The Greedflation claim, together with furious refutations of the role of wages in the current bout of inflation (something that no-one has credibly argued), seem to be about buttressing the case for wage rises linked to the level of inflation. A case which is, at least in part, government policy.
This amounts to the government seeking to apportion the pain of the necessary correction to living standards in accordance with its political priorities. But in doing so it runs a big risk: if high inflation becomes embedded in wage expectations, we could creating a disastrous, self-perpetuating inflationary cycle.
Arguably, government policy that flirts with this outcome is deeply irresponsible, hence the need to shift the debate on inflation away from wages and towards profits.
But there is an even broader issue here. Underlying much of the debate around the economy, not just wages and inflation, but even the role of the Reserve Bank seems to be an attempt to effectively undo the post 70s economic settlement that assigned macroeconomic stabilisation to monetary policy and microeconomic efficiency issues to fiscal policy.
The dissidents seek to de-emphasise monetary policy, especially the role of managing inflation in monetary policy, in favour of an approach with a greater role for fiscal policy and an equal focus on maintaining full employment (or even unsustainable levels of employment).
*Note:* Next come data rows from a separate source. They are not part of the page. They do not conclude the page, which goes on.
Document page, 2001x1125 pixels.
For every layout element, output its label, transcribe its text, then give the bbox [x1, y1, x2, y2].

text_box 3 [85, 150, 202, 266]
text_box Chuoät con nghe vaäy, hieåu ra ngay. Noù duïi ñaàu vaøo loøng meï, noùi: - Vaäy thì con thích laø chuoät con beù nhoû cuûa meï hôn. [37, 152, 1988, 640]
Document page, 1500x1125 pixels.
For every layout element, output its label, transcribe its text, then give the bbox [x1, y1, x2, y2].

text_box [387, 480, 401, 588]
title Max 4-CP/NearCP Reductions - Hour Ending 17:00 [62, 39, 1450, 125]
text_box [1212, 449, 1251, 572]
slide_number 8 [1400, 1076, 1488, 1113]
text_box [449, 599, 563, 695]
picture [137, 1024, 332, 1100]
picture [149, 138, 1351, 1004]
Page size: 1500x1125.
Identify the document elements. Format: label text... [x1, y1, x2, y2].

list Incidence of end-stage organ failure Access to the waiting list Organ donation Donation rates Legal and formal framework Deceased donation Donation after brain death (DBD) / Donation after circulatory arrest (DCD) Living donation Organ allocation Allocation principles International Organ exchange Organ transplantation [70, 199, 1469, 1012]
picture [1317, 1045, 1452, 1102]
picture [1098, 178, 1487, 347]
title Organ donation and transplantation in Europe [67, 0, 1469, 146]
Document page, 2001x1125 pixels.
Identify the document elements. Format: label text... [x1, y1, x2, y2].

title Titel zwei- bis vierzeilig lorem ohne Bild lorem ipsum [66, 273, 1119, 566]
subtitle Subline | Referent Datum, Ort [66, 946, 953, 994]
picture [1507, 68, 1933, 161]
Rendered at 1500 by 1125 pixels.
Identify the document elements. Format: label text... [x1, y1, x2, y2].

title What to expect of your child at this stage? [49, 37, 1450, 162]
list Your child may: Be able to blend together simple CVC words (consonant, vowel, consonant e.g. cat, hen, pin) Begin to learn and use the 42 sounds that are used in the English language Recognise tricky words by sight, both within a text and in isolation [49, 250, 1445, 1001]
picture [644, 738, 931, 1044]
At the core, as Treasurer Jim Chalmers argued in his essay in The Monthly earlier this year, is the return of government to a more central role in the economy, along with bodies like the ACTU.
The ACTU inquiry will likely generate a lot of hard luck stories, and probably a fair bit of attention in support of this agenda, distracting the public from the failures of government that caused this inflation.
While we should not overlook the genuine hardship the current inflationary episode has caused, too many policy initiatives are based on mistaken or misleading interpretations of economic conditions and effects.
Regardless of your ideological positioning, the policy response should be based on evidence, not superstition.
Simon Cowan is Research Director at the Centre for Independent Studies.